Bingham Memorial CEO Denies Allegations Of Bad Business
An eastern Idaho business is making big headlines across the Pacific Ocean in Micronesia.
International Consulting Services, LLC, or ICS, was founded in February by Bingham Memorial Hospital CEO Louis Kraml and COO Dan Cochran.
Kraml said they created the company to help a struggling hospital on the island of Saipan. That’s part of the Commonwealth of the Northern Mariana Islands, which is a U.S. Territory.
According to documents, an agreement was signed by Cochran and the CEO of the Saipan hospital on February 24, turning management of the facility over to Cochran and Kraml.
But the Mariana’s Attorney General, Edward Buckingham, said that document was illegal. In a cease-and-desist letter dated April 8, Buckingham said the project wasn’t announced for bid, nor was it certified by his office.
Buckingham said by phone that the agreement would have given Kraml and Cochran’s company a commission above industry standards and a number of fees he felt were inappropriate.
“Two entities that were really watchdogs for the Commonwealth were not involved in the initial process, mainly the Department of Finance and the Office of the Attorney General,” said Buckingham. “Both entities have, I think, critical roles, one looking money and dollars and other looking at the appropriateness and legality.”
The controversy has some in Saipan and eastern Idaho raising questions about Kraml and Cochran’s company. Are they working on other businesses while on the Bingham Memorial clock?
In an hour long meeting with media on Tuesday morning, Kraml laughed off allegations that it was a “sweetheart” deal or on Bingham Memorial’s dime. He said his only motive is to help a desperate hospital.
“This has been quite an adventure,” said Kraml.
Kraml said Saipan’s Commonwealth Healthcare Corporation heard about his reputation of successfully turning around struggling rural hospitals, like Bingham Memorial.

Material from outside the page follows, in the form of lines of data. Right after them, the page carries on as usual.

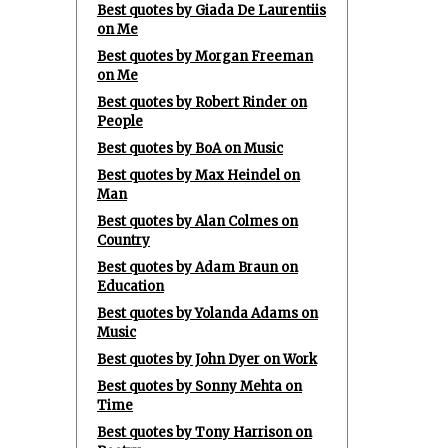
Best quotes by Giada De Laurentiis
on Me
Best quotes by Morgan Freeman
on Me
Best quotes by Robert Rinder on
People
Best quotes by BoA on Music
Best quotes by Max Heindel on
Man
Best quotes by Alan Colmes on
Country
Best quotes by Adam Braun on
Education
Best quotes by Yolanda Adams on
Music
Best quotes by John Dyer on Work
Best quotes by Sonny Mehta on
Time
Best quotes by Tony Harrison on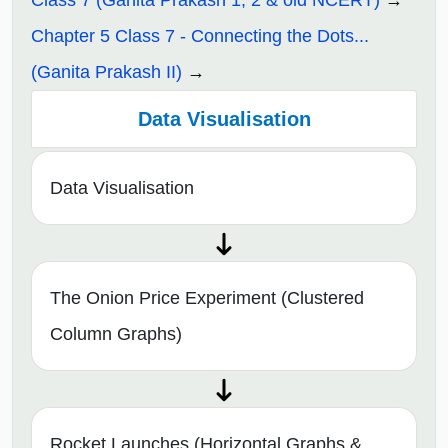
Chapter 5 Class 7 - Connecting the Dots...
(Ganita Prakash II)
Data Visualisation
Data Visualisation
The Onion Price Experiment (Clustered
Column Graphs)
Rocket Launches (Horizontal Graphs &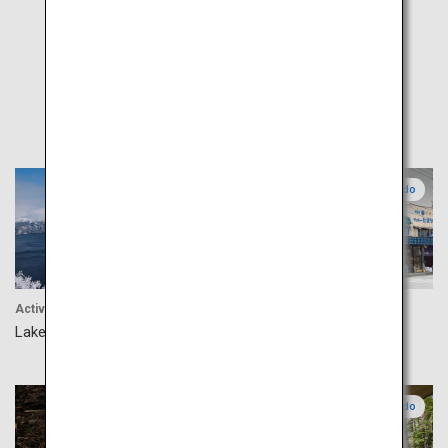
Popular
Eastern Hokkaido
Central Hokkaido
Activity
Food
Lake Mashu
Nijo Market
Central Hokkaido
Central Hokkaido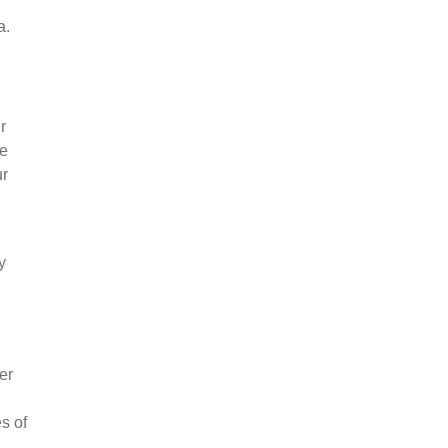
a.
r
ce
ur
y
er
s of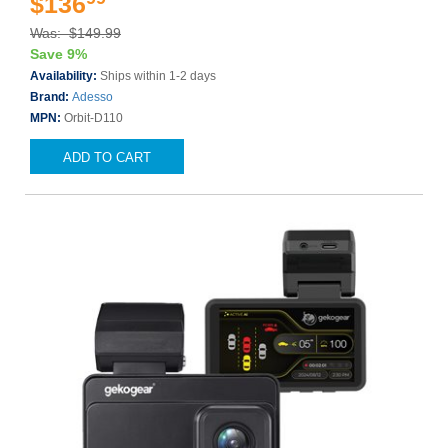
$136
Was: $149.99
Save 9%
Availability:
Ships within 1-2 days
Brand:
Adesso
MPN:
Orbit-D110
ADD TO CART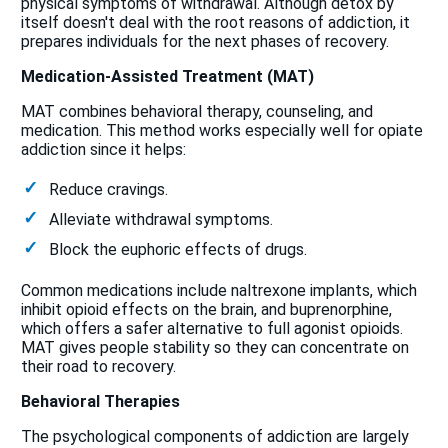
physical symptoms of withdrawal. Although detox by
itself doesn't deal with the root reasons of addiction, it
prepares individuals for the next phases of recovery.
Medication-Assisted Treatment (MAT)
MAT combines behavioral therapy, counseling, and
medication. This method works especially well for opiate
addiction since it helps:
Reduce cravings.
Alleviate withdrawal symptoms.
Block the euphoric effects of drugs.
Common medications include naltrexone implants, which
inhibit opioid effects on the brain, and buprenorphine,
which offers a safer alternative to full agonist opioids.
MAT gives people stability so they can concentrate on
their road to recovery.
Behavioral Therapies
The psychological components of addiction are largely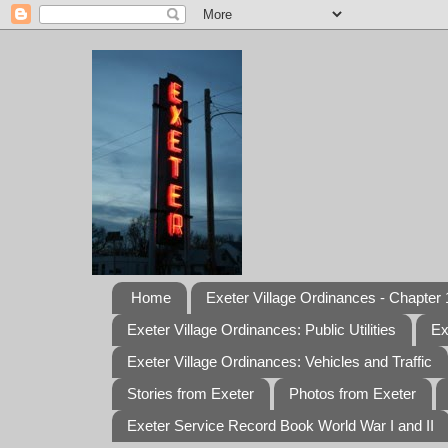
Home
Exeter Village Ordinances - Chapter 1
Exeter Village Ordinances: Public Utilities
Ex
Exeter Village Ordinances: Vehicles and Traffic
Stories from Exeter
Photos from Exeter
Exeter Service Record Book World War I and II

“It starts by looking at people, the people that work in a hospital,” said Kraml of his strategy.
After a week in Saipan with Cochran, the two created ICS. Kraml dismissed claims of an outside relationship between Saipan hospital heads and Idaho.
“I have a connection with no one over there, except now I have a connection with the hospital from my heart,” said Kraml.

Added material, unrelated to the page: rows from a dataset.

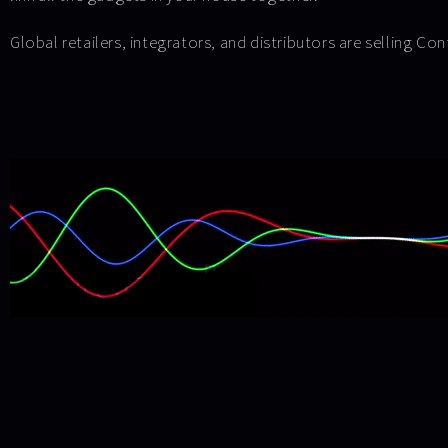
Global retailers, integrators, and distributors are selling Co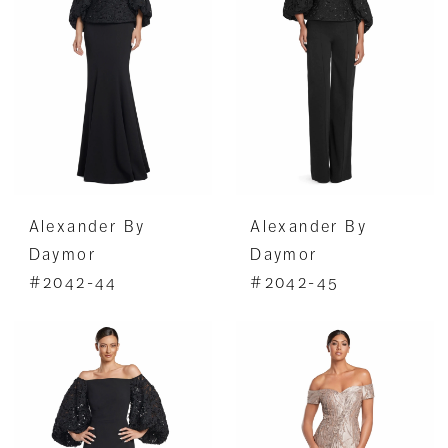
Alexander By
Alexander By
Daymor
Daymor
#2042-44
#2042-45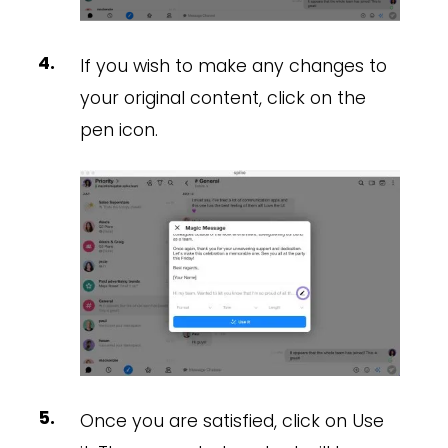
If you wish to make any changes to
your original content, click on the
pen icon.
Once you are satisfied, click on Use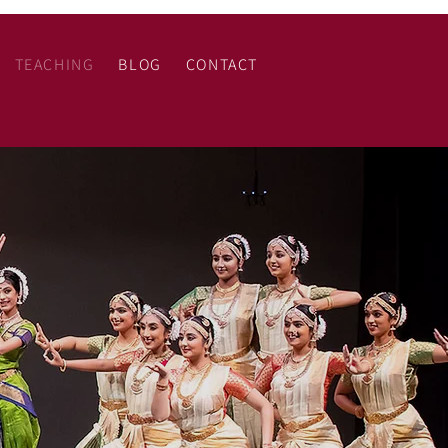
TEACHING
BLOG
CONTACT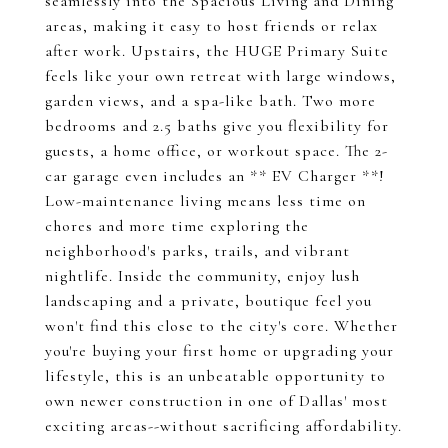
seamlessly into the Spacious Living and Dining
areas, making it easy to host friends or relax
after work. Upstairs, the HUGE Primary Suite
feels like your own retreat with large windows,
garden views, and a spa-like bath. Two more
bedrooms and 2.5 baths give you flexibility for
guests, a home office, or workout space. The 2-
car garage even includes an ** EV Charger **!
Low-maintenance living means less time on
chores and more time exploring the
neighborhood's parks, trails, and vibrant
nightlife. Inside the community, enjoy lush
landscaping and a private, boutique feel you
won't find this close to the city's core. Whether
you're buying your first home or upgrading your
lifestyle, this is an unbeatable opportunity to
own newer construction in one of Dallas' most
exciting areas--without sacrificing affordability.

Kraml and Cochran are ICS’ only two employees; both co-owners through their own separate limited liability companies. Kraml has more than a dozen LLC’s registered to his name in the Idaho Secretary of State online records.
He said JAG Consulting and ICS are for Saipan business, LDK and KConco are existing but inactive, and the rest, he said, are related to Bingham Memorial, which is also registered to him as BMH, Inc.
“This is me moonlighting, okay,” he said. “Which is, I can do that with my contract at the hospital.”
But when that contract earned him more than $700,000 in 2009, according to 990 tax forms, it raises the question: When does the CEO have time to moonlight?
“When I sit back, I’ve probably got an extra two-and-a-half, three hours a day I can contribute,” he said.
Kraml said he took a week of vacation days to make his first and only visit to Saipan. He said ICS doesn’t have an office, but emphatically stated that work is not performed at Bingham Memorial.
“We make sure that’s absolutely separate,” said Kraml. “Someone asked me, ‘Do hospital employees help?’ I said, ‘There’s not even a Bingham paper clip involved in this project.’ There can’t be. That would be wrong.”
Kraml pointed to documents he said were from the Saipan hospital’s board of trustees and director, defending the integrity of his company.
In a letter dated April 27, board members wrote, “ICS has done nothing illegal and in fact were the only people willing to help CHCC when this small hospital was about to close, leaving the 55,000 people of Saipan without critical healthcare.”
Kraml said the adventure didn’t start as a business, rather, as efforts to help out. At the same time, he said, if he and Cochran do great work, they expect to be paid for it.
Kraml said Cochran is in Saipan with his wife right now, working to hammer out the details.
Buckingham said negotiations are on-going. He hopes the two sides will reach a legal contract this week.